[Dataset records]
^^^^^^^^
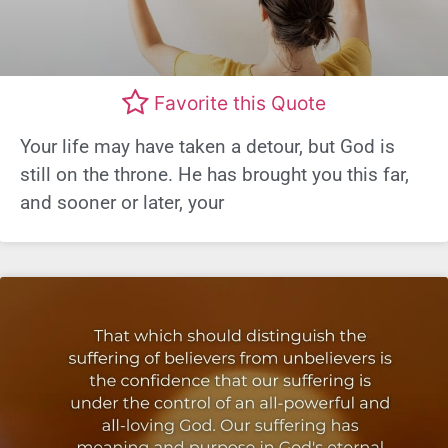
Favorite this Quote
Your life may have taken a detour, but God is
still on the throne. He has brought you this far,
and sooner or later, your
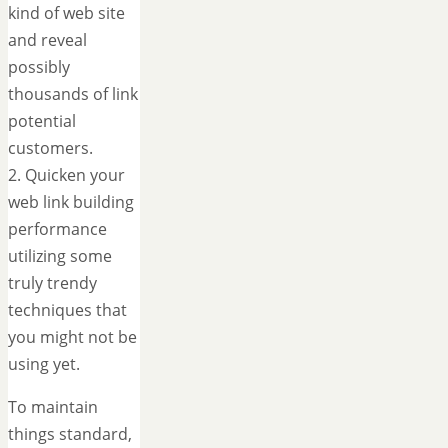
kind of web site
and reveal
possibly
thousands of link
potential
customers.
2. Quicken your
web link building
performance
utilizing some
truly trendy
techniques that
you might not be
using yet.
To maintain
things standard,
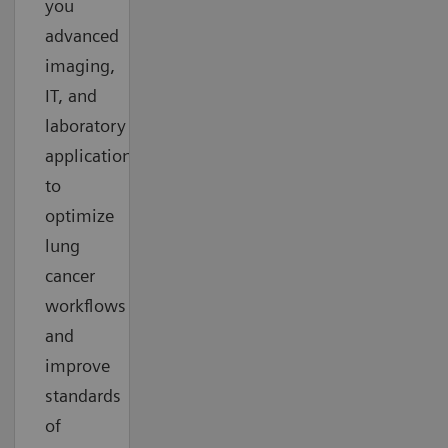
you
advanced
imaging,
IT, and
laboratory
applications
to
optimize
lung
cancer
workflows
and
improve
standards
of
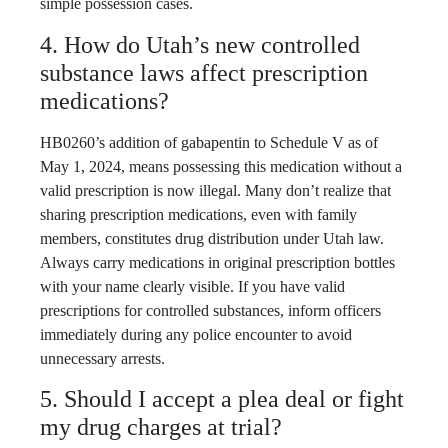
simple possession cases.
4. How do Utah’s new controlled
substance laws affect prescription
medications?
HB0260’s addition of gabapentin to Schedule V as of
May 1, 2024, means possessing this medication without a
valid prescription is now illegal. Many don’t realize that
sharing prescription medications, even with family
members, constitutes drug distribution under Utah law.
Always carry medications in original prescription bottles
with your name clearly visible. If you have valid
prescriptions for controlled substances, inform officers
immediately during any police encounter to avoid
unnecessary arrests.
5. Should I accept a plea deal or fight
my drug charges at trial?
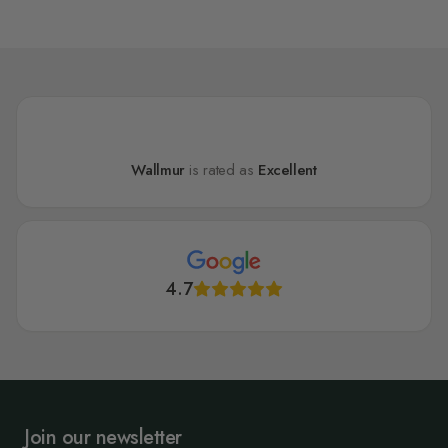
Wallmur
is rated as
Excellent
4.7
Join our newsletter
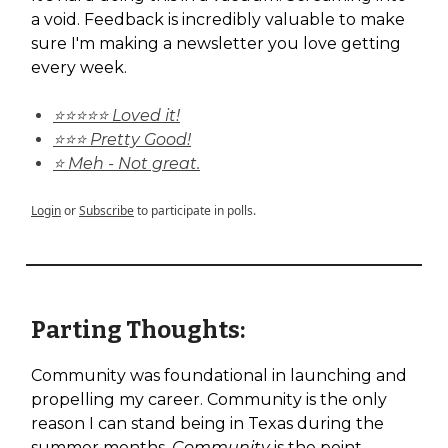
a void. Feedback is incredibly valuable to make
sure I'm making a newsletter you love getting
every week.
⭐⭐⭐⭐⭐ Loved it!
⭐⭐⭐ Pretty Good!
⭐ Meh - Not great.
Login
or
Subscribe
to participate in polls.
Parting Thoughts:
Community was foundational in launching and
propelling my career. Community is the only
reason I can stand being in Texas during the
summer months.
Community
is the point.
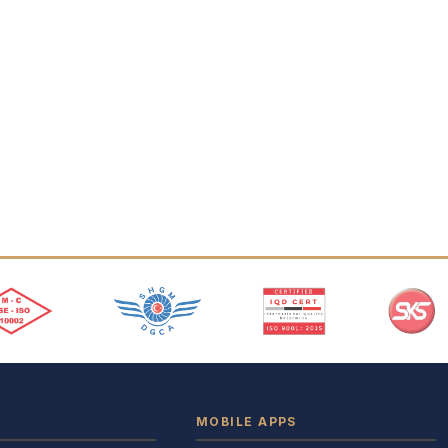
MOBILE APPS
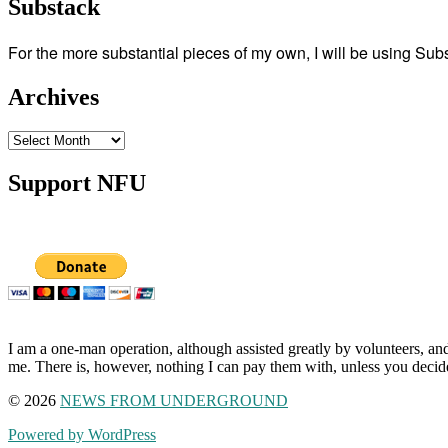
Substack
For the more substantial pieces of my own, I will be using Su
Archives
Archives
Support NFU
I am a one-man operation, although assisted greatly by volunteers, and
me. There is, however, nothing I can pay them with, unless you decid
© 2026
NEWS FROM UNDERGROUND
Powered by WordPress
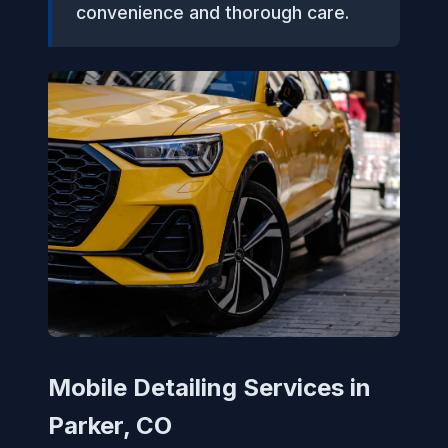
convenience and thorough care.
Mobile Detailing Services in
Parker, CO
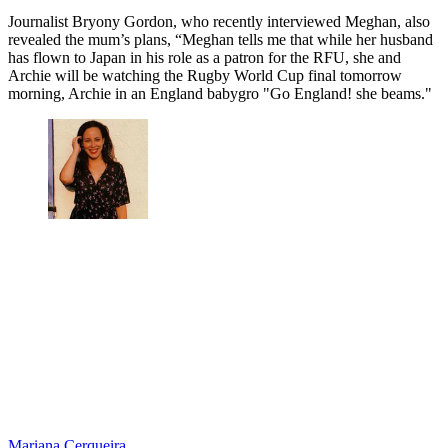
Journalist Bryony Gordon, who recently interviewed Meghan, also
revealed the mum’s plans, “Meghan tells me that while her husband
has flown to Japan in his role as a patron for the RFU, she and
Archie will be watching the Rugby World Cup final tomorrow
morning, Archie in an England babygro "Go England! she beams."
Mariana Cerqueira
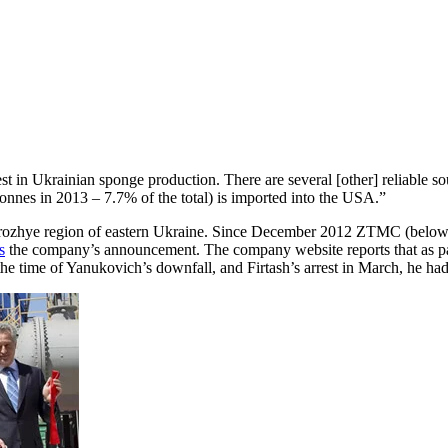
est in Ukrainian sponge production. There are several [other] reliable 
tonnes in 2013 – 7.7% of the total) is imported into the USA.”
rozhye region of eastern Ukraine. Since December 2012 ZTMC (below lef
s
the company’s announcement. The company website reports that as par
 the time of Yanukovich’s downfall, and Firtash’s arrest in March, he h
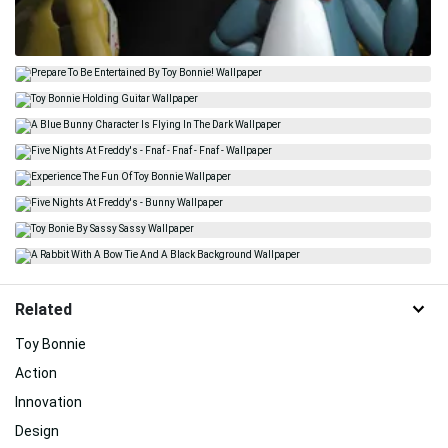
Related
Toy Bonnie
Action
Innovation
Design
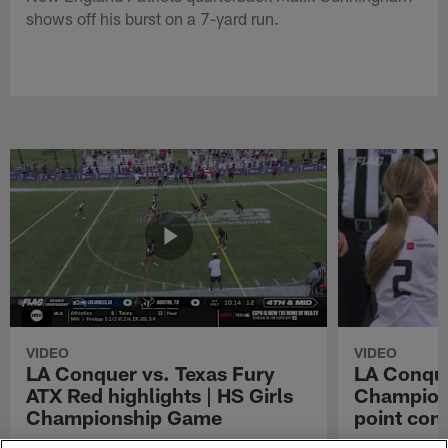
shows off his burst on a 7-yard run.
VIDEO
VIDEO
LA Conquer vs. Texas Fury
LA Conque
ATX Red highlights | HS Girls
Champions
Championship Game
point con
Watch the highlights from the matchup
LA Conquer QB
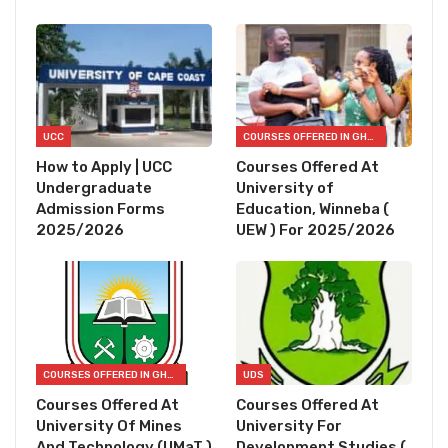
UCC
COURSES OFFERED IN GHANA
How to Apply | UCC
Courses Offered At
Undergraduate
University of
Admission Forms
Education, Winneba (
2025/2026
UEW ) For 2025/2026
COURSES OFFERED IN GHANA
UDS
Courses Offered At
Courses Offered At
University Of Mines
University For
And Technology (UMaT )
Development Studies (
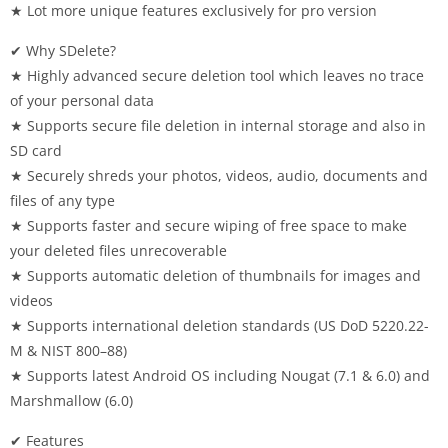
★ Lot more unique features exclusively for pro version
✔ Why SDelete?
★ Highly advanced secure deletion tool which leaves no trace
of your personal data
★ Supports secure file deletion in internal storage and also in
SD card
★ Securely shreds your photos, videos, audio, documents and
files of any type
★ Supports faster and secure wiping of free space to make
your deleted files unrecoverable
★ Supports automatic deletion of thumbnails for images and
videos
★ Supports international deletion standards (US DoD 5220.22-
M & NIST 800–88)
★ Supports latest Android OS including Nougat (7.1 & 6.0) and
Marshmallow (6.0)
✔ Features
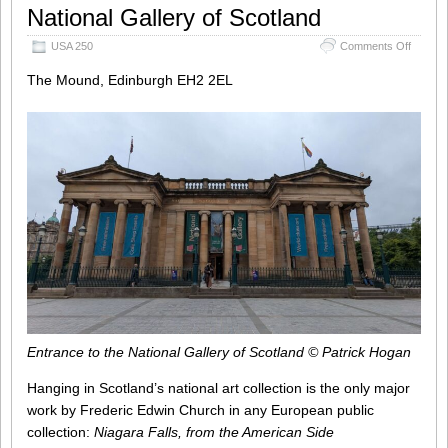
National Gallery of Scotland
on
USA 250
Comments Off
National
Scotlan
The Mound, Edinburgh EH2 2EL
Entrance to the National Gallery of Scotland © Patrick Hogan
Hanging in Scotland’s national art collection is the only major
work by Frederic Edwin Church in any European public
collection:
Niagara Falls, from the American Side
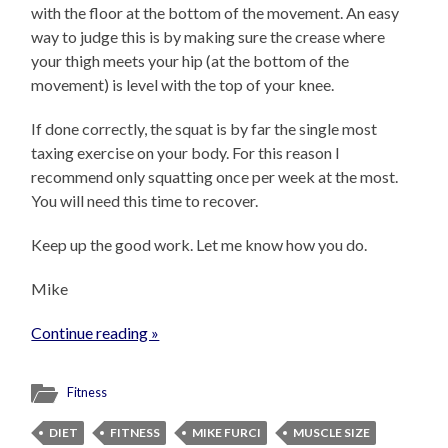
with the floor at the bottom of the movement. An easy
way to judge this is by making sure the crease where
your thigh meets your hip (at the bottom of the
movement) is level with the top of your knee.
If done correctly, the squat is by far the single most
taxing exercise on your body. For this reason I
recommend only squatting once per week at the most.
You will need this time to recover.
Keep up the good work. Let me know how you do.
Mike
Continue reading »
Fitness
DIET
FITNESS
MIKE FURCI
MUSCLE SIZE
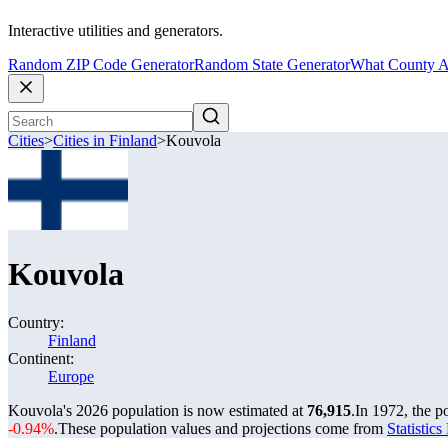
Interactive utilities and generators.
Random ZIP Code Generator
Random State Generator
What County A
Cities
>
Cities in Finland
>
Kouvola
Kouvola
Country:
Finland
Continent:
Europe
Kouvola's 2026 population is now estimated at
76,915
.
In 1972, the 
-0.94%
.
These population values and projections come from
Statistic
^^^^^^^^
- [Exercise directions] Your copy should hold the lines from the one with "Join our newsletter" up to and including the one with "has flown to", exactly as in the data above, and no pictures.

- [Result below]
Join our newsletter
a void. Feedback is incredibly valuable to make
sure I'm making a newsletter you love getting
every week.
⭐⭐⭐⭐⭐ Loved it!
⭐⭐⭐ Pretty Good!
⭐ Meh - Not great.
Login
or
Subscribe
to participate in polls.
Parting Thoughts:
Community was foundational in launching and
propelling my career. Community is the only
reason I can stand being in Texas during the
summer months.
Community
is the point.
MOBILE APPS
Substack
For the more substantial pieces of my own, I will be using Su
Archives
Archives
Support NFU
I am a one-man operation, although assisted greatly by volunteers, and
me. There is, however, nothing I can pay them with, unless you decid
© 2026
NEWS FROM UNDERGROUND
Powered by WordPress
convenience and thorough care.
Mobile Detailing Services in
Parker, CO
Journalist Bryony Gordon, who recently interviewed Meghan, also
revealed the mum’s plans, “Meghan tells me that while her husband
has flown to Japan in his role as a patron for the RFU, she and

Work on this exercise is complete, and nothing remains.